[Saved data entries]
Content starts
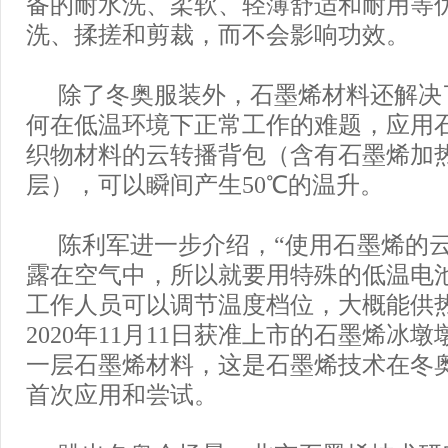
备的耐水洗、柔软、轻薄舒适和耐用等
洗、揉搓和剪裁，而不会影响功效。
除了冬奥服装外，石墨烯材料还解决
何在低温环境下正常工作的难题，应用
织物材料的云转播背包（含有石墨烯加
层），可以瞬间产生50℃的温升。
陈利军进一步介绍，“使用石墨烯的
露在空气中，所以就要用特殊的低温电
工作人员可以调节温度档位，大概能供热
2020年11月11日获准上市的石墨烯冰
一层石墨烯材料，这是石墨烯技术在冬
首次应用和尝试。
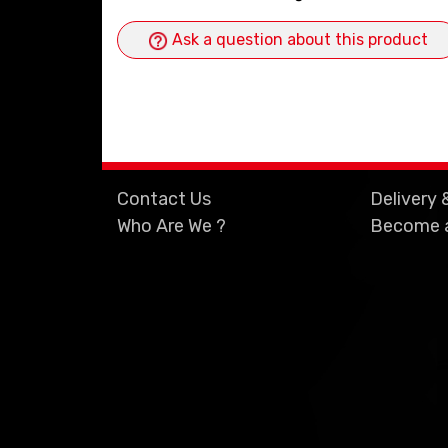
Ask a question about this product
Contact Us
Delivery 
Who Are We ?
Become a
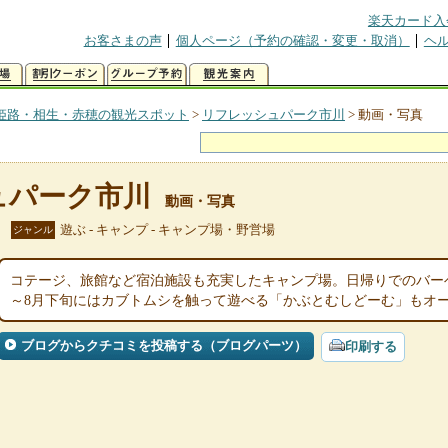
楽天カード入
お客さまの声
個人ページ（予約の確認・変更・取消）
ヘ
姫路・相生・赤穂の観光スポット
>
リフレッシュパーク市川
>
動画・写真
ュパーク市川
動画・写真
遊ぶ - キャンプ - キャンプ場・野営場
ジャンル
コテージ、旅館など宿泊施設も充実したキャンプ場。日帰りでのバー
～8月下旬にはカブトムシを触って遊べる「かぶとむしどーむ」もオ
ブログからクチコミを投稿する（ブログパーツ）
印刷する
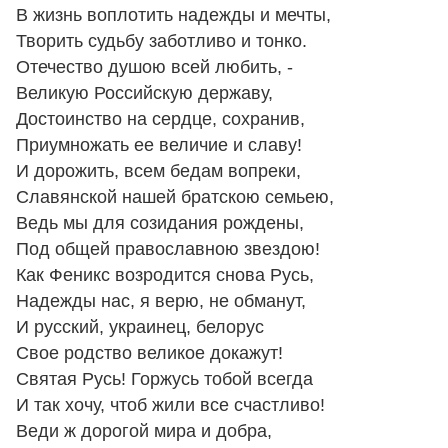
В жизнь воплотить надежды и мечты,
Творить судьбу заботливо и тонко.
Отечество душою всей любить, -
Великую Российскую державу,
Достоинство на сердце, сохранив,
Приумножать ее величие и славу!
И дорожить, всем бедам вопреки,
Славянской нашей братскою семьею,
Ведь мы для созидания рождены,
Под общей православною звездою!
Как Феникс возродится снова Русь,
Надежды нас, я верю, не обманут,
И русский, украинец, белорус
Свое родство великое докажут!
Святая Русь! Горжусь тобой всегда
И так хочу, чтоб жили все счастливо!
Веди ж дорогой мира и добра,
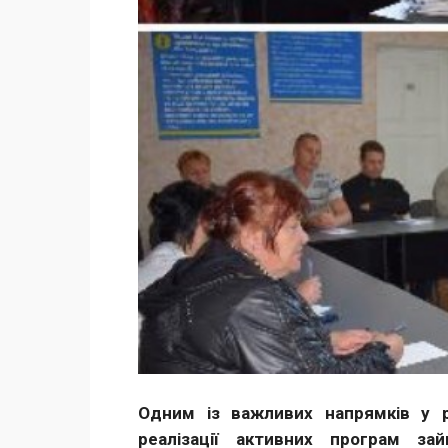
Одним із важливих напрямків у 
реалізації активних програм зай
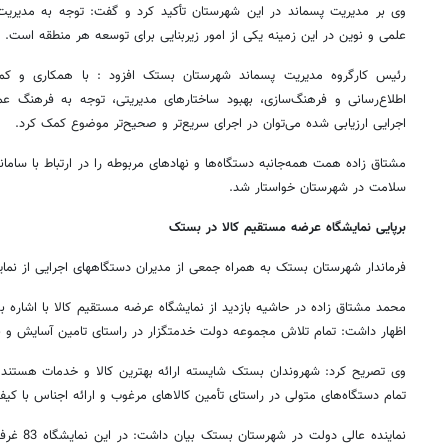
وی بر مدیریت پسماند در این شهرستان تأکید کرد و گفت: توجه به مدیری
علمی و نوین در این زمینه یکی از امور زیربنایی برای توسعه هر منطقه است.
رئیس کارگروه مدیریت پسماند شهرستان بستک افزود : با همکاری و
اطلاع‌رسانی و فرهنگ‌سازی، بهبود ساختارهای مدیریتی، توجه به فرهنگ عمو
اجرایی ارزیابی شده می‌توان در اجرای سریع‌تر و صحیح‌تر موضوع کمک کرد.
مشتاق زاده همت همه‌جانبه دستگاه‌ها و نهادهای مربوطه را در ارتباط با سام
سلامت در شهرستان خواستار شد.
برپایی نمایشگاه عرضه مستقیم کالا در بستک
روزنامه‌های صبح شنبه ۱۷ مرداد ۱۴۰۵
روزنام
فرماندار شهرستان بستک به همراه جمعی از مدیران دستگاههای اجرایی از نمای
محمد مشتاق زاده در حاشیه بازدید از نمایشگاه عرضه مستقیم کالا با اشاره به
اظهار داشت: تمام تلاش مجموعه دولت خدمتگزار در راستای تامین آسایش 
وی تصریح کرد: شهروندان بستک شایسته ارائه بهترین کالا و خدمات هستند
تمام دستگاه‌های متولی در راستای تأمین کالاهای مرغوب و ارائه اجناس با ک
نماینده عال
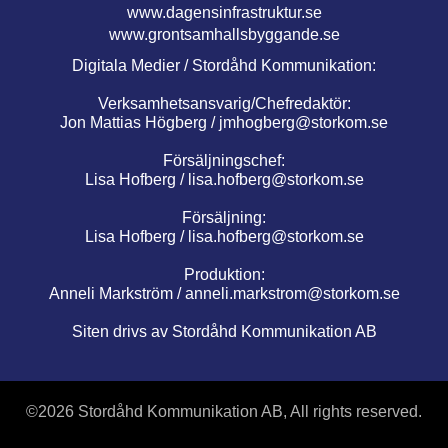
www.dagensinfrastruktur.se
www.grontsamhallsbyggande.se
Digitala Medier / Stordåhd Kommunikation:
Verksamhetsansvarig/Chefredaktör:
Jon Mattias Högberg /
jmhogberg@storkom.se
Försäljningschef:
Lisa Hofberg /
lisa.hofberg@storkom.se
Försäljning:
Lisa Hofberg /
lisa.hofberg@storkom.se
Produktion:
Anneli Markström /
anneli.markstrom@storkom.se
Siten drivs av Stordåhd Kommunikation AB
©
2026 Stordåhd Kommunikation AB, All rights reserved.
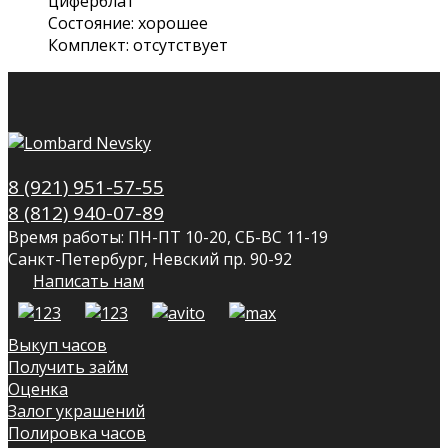
циферблат
Состояние: хорошее
Комплект: отсутствует
8 (921) 951-57-55
8 (812) 940-07-89
Время работы: ПН-ПТ 10-20, СБ-ВС 11-19
Санкт-Петербург, Невский пр. 90-92
Написать нам
Выкуп часов
Получить займ
Оценка
Залог украшений
Полировка часов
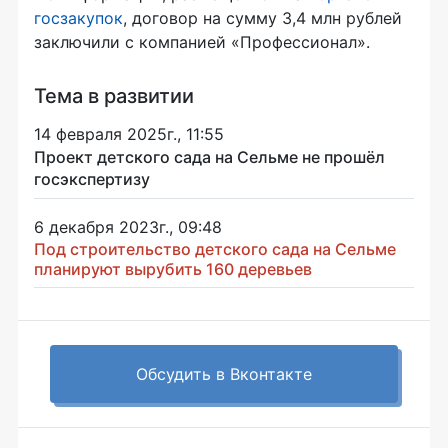
госзакупок
, договор на сумму 3,4 млн рублей
заключили с компанией «Профессионал».
Тема в развитии
14 февраля 2025г., 11:55
Проект детского сада на Сельме не прошёл
госэкспертизу
6 декабря 2023г., 09:48
Под строительство детского сада на Сельме
планируют вырубить 160 деревьев
Обсудить в Вконтакте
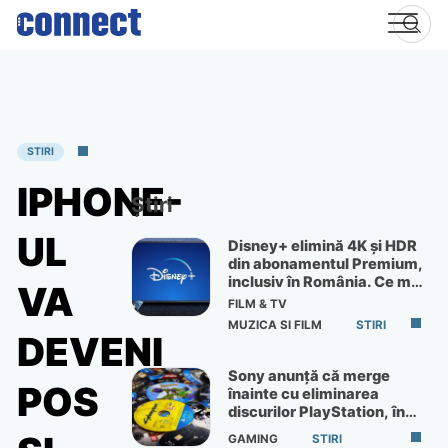
Skip
to
content
STIRI
IPHONE-
Știri
UL
Disney+ elimină 4K și HDR
din abonamentul Premium,
inclusiv în România. Ce mai
VA
primești de 60 lei pe lună
FILM & TV
MUZICA SI FILM
STIRI
DEVENI
Sony anunță că merge
POS
înainte cu eliminarea
discurilor PlayStation, în
ciuda protestelor
GAMING
STIRI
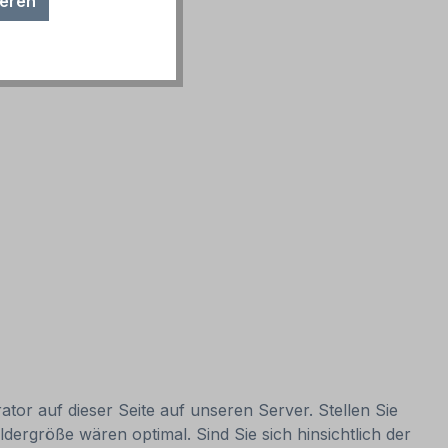
ieren
ator auf dieser Seite auf unseren Server. Stellen Sie
ldergröße wären optimal. Sind Sie sich hinsichtlich der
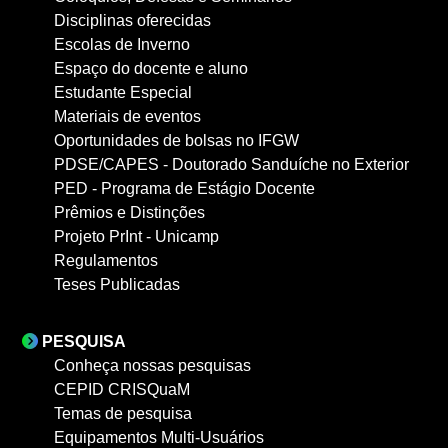
Disciplinas oferecidas
Escolas de Inverno
Espaço do docente e aluno
Estudante Especial
Materiais de eventos
Oportunidades de bolsas no IFGW
PDSE/CAPES - Doutorado Sanduíche no Exterior
PED - Programa de Estágio Docente
Prêmios e Distinções
Projeto PrInt - Unicamp
Regulamentos
Teses Publicadas
PESQUISA
Conheça nossas pesquisas
CEPID CRISQuaM
Temas de pesquisa
Equipamentos Multi-Usuários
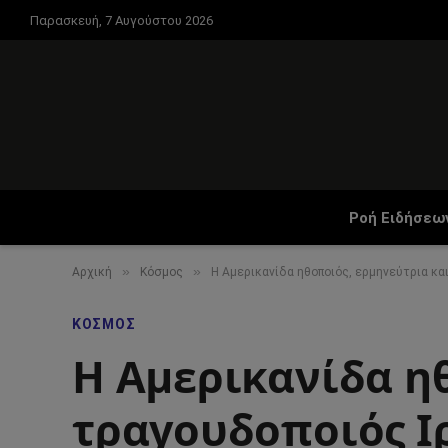
Παρασκευή, 7 Αυγούστου 2026
Ροή Ειδήσεω
»
»
Αρχική
Κόσμος
Η Αμερικανίδα ηθοποιός, ερμηνεύτρια κα
ΚΌΣΜΟΣ
Η Αμερικανίδα η
τραγουδοποιός Ι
Content ends
Goal of the exercise => Among the lines above, repeat exactly those from the line with "Творить судьбу заботливо и тонко." to the line with "Ведь мы для", counting both ends.

Final answer =>
Творить судьбу заботливо и тонко.
Отечество душою всей любить, -
Великую Российскую державу,
Достоинство на сердце, сохранив,
Приумножать ее величие и славу!
И дорожить, всем бедам вопреки,
Славянской нашей братскою семьею,
Ведь мы для созидания рождены,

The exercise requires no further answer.